Former Rep. Tom Tancredo (Astrid Riecken/The Washington Times)SPEECH STOPPERS
Left-wing protesters at the University of North Carolina at Chapel Hill forced former Rep. Tom Tancredo to flee a campus building Tuesday night.
Campus police released pepper spray and threatened to use a Taser on the student protesters when they disrupted the ex-Colorado congressman’s speech opposing in-state tuition for illegal immigrants, the Charlotte News & Observer reports.
Mr. Tancredo was invited by a group to speak, but his speech lasted only five minutes. He left once protesters broke a window outside the classroom, the newspaper said.
Before the event, campus security removed two women who delayed Mr. Tancredo’s speech by stretching a 12-foot banner across the front of the classroom that read, “No dialogue with hate.”
Several student protesters screamed curses at Mr. Tancredo and Riley Matheson, president of the UNC-Chapel Hill chapter of Youth for Western Civilization.
“This is the free-speech crowd, right” Mr. Tancredo joked.
Geography professor Alpha Cravey joined protesters in chanting the names of Marco Polo and Christopher Columbus.
Mr. Tancredo was escorted from the room by campus police.
About 200 protesters reconvened outside the building. “We shut him down; no racists in our town,” they shouted. “Yes, racists, we will fight; we know where you sleep at night!”
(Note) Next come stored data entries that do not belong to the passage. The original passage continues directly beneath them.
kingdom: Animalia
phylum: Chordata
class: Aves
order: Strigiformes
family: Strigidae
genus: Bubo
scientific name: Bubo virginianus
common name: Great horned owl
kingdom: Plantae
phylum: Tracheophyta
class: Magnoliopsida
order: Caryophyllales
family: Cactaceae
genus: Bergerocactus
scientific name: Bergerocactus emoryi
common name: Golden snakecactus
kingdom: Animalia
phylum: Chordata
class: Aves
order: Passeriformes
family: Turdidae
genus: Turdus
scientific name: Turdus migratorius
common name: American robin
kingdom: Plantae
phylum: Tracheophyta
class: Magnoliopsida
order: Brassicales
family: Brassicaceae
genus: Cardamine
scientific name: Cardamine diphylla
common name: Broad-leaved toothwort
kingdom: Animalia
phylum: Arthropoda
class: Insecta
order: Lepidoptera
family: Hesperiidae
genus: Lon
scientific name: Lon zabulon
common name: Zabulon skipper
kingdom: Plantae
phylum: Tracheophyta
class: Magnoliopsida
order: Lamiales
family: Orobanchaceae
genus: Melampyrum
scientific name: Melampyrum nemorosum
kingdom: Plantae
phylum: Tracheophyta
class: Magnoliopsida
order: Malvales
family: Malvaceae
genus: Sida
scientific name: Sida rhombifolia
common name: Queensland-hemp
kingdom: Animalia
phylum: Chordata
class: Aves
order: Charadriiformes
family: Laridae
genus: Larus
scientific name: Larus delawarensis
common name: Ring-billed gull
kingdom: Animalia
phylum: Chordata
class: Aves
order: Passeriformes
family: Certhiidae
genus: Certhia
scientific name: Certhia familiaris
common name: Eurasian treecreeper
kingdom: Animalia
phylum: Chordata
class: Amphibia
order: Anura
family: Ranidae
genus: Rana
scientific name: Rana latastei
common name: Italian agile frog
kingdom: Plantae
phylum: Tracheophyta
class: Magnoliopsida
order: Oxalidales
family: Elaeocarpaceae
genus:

“Fascists are fascists,” Mr. Tancredo said. “Their actions were probably the best speech I could ever give. They are what’s wrong with America today. When all you can do is yell epithets, that means you are intellectually bankrupt.”
A conservative blog called Moonbattery (www.moon[R]battery.com) commented: “Imagine the hysterical reports Homeland Security would produce on the menace of right-wing extremists if any of us behaved like liberals.”
TEA PARTIES
“So who’s behind the Tax Day tea parties?” Glenn Harlan Reynolds writes in the Wall Street Journal.
Ordinary folks who are using the power of the Internet to organize. For a number of years, techno-geeks have been organizing ‘flash crowds’ [-] groups of people, coordinated by text or cellphone, who converge on a particular location and then do something silly, like the pillow fights that popped up in 50 cities earlier this month. This is part of a general phenomenon dubbed ‘Smart Mobs’ by Howard Rheingold, author of a book by the same title, in which modern communications and social-networking technologies allow quick coordination among large numbers of people who don’t know each other.